Set task »
Reproduce the following listing verbatim, every line in its original order.

Stored data entries
^^^^^^^^^^^^^^^^
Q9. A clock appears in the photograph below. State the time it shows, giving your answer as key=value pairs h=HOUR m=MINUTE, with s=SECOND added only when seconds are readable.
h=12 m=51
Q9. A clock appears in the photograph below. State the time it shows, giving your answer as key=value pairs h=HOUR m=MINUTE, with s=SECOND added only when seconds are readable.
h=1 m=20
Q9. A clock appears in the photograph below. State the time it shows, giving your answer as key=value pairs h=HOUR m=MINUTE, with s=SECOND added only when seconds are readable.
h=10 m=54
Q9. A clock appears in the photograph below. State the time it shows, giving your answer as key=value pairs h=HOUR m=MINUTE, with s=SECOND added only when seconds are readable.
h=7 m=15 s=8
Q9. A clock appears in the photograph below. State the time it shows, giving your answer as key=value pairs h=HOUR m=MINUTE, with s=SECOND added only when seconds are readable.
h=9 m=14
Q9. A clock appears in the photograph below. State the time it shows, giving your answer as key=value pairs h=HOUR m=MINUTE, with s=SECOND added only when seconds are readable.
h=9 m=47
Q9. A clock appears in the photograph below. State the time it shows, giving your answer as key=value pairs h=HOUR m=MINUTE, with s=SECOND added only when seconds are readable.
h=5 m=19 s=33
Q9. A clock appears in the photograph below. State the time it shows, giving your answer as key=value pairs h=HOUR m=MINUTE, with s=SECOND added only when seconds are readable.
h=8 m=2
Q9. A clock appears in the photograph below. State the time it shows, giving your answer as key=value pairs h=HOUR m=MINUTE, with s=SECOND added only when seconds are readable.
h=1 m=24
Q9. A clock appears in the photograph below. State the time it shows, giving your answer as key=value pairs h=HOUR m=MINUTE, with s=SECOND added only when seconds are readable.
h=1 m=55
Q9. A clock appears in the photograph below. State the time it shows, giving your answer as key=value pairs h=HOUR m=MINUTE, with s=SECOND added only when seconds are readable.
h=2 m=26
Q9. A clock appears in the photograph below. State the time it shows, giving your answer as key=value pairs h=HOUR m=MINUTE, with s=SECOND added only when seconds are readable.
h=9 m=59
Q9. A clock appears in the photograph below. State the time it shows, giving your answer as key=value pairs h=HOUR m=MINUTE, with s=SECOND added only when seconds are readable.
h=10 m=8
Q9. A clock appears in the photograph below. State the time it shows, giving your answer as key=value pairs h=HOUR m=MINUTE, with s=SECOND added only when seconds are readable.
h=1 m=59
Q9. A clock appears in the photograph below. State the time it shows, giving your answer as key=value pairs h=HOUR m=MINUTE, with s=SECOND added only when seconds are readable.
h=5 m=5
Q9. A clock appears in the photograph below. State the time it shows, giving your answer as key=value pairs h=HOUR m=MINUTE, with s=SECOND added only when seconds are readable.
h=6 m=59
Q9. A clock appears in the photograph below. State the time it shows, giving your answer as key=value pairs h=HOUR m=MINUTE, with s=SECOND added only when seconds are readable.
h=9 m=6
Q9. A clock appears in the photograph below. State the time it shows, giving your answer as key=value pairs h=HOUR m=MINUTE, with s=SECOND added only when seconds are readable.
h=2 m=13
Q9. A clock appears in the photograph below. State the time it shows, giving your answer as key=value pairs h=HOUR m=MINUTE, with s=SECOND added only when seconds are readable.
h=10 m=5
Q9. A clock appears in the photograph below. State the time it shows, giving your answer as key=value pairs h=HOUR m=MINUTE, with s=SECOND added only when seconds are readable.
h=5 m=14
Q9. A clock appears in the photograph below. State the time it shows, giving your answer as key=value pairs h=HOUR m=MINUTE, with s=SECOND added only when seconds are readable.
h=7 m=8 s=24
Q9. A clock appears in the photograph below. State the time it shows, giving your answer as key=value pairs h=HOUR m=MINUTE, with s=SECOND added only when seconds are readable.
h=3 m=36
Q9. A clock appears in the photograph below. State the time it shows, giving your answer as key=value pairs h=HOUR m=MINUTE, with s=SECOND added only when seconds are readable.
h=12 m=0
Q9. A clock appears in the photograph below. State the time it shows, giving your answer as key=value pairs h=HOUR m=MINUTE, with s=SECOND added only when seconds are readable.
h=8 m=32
^^^^^^^^^^^^^^^^
Response to the exercise »
Q9. A clock appears in the photograph below. State the time it shows, giving your answer as key=value pairs h=HOUR m=MINUTE, with s=SECOND added only when seconds are readable.
h=12 m=51
Q9. A clock appears in the photograph below. State the time it shows, giving your answer as key=value pairs h=HOUR m=MINUTE, with s=SECOND added only when seconds are readable.
h=1 m=20
Q9. A clock appears in the photograph below. State the time it shows, giving your answer as key=value pairs h=HOUR m=MINUTE, with s=SECOND added only when seconds are readable.
h=10 m=54
Q9. A clock appears in the photograph below. State the time it shows, giving your answer as key=value pairs h=HOUR m=MINUTE, with s=SECOND added only when seconds are readable.
h=7 m=15 s=8
Q9. A clock appears in the photograph below. State the time it shows, giving your answer as key=value pairs h=HOUR m=MINUTE, with s=SECOND added only when seconds are readable.
h=9 m=14
Q9. A clock appears in the photograph below. State the time it shows, giving your answer as key=value pairs h=HOUR m=MINUTE, with s=SECOND added only when seconds are readable.
h=9 m=47
Q9. A clock appears in the photograph below. State the time it shows, giving your answer as key=value pairs h=HOUR m=MINUTE, with s=SECOND added only when seconds are readable.
h=5 m=19 s=33
Q9. A clock appears in the photograph below. State the time it shows, giving your answer as key=value pairs h=HOUR m=MINUTE, with s=SECOND added only when seconds are readable.
h=8 m=2
Q9. A clock appears in the photograph below. State the time it shows, giving your answer as key=value pairs h=HOUR m=MINUTE, with s=SECOND added only when seconds are readable.
h=1 m=24
Q9. A clock appears in the photograph below. State the time it shows, giving your answer as key=value pairs h=HOUR m=MINUTE, with s=SECOND added only when seconds are readable.
h=1 m=55
Q9. A clock appears in the photograph below. State the time it shows, giving your answer as key=value pairs h=HOUR m=MINUTE, with s=SECOND added only when seconds are readable.
h=2 m=26
Q9. A clock appears in the photograph below. State the time it shows, giving your answer as key=value pairs h=HOUR m=MINUTE, with s=SECOND added only when seconds are readable.
h=9 m=59
Q9. A clock appears in the photograph below. State the time it shows, giving your answer as key=value pairs h=HOUR m=MINUTE, with s=SECOND added only when seconds are readable.
h=10 m=8
Q9. A clock appears in the photograph below. State the time it shows, giving your answer as key=value pairs h=HOUR m=MINUTE, with s=SECOND added only when seconds are readable.
h=1 m=59
Q9. A clock appears in the photograph below. State the time it shows, giving your answer as key=value pairs h=HOUR m=MINUTE, with s=SECOND added only when seconds are readable.
h=5 m=5
Q9. A clock appears in the photograph below. State the time it shows, giving your answer as key=value pairs h=HOUR m=MINUTE, with s=SECOND added only when seconds are readable.
h=6 m=59
Q9. A clock appears in the photograph below. State the time it shows, giving your answer as key=value pairs h=HOUR m=MINUTE, with s=SECOND added only when seconds are readable.
h=9 m=6
Q9. A clock appears in the photograph below. State the time it shows, giving your answer as key=value pairs h=HOUR m=MINUTE, with s=SECOND added only when seconds are readable.
h=2 m=13
Q9. A clock appears in the photograph below. State the time it shows, giving your answer as key=value pairs h=HOUR m=MINUTE, with s=SECOND added only when seconds are readable.
h=10 m=5
Q9. A clock appears in the photograph below. State the time it shows, giving your answer as key=value pairs h=HOUR m=MINUTE, with s=SECOND added only when seconds are readable.
h=5 m=14
Q9. A clock appears in the photograph below. State the time it shows, giving your answer as key=value pairs h=HOUR m=MINUTE, with s=SECOND added only when seconds are readable.
h=7 m=8 s=24
Q9. A clock appears in the photograph below. State the time it shows, giving your answer as key=value pairs h=HOUR m=MINUTE, with s=SECOND added only when seconds are readable.
h=3 m=36
Q9. A clock appears in the photograph below. State the time it shows, giving your answer as key=value pairs h=HOUR m=MINUTE, with s=SECOND added only when seconds are readable.
h=12 m=0
Q9. A clock appears in the photograph below. State the time it shows, giving your answer as key=value pairs h=HOUR m=MINUTE, with s=SECOND added only when seconds are readable.
h=8 m=32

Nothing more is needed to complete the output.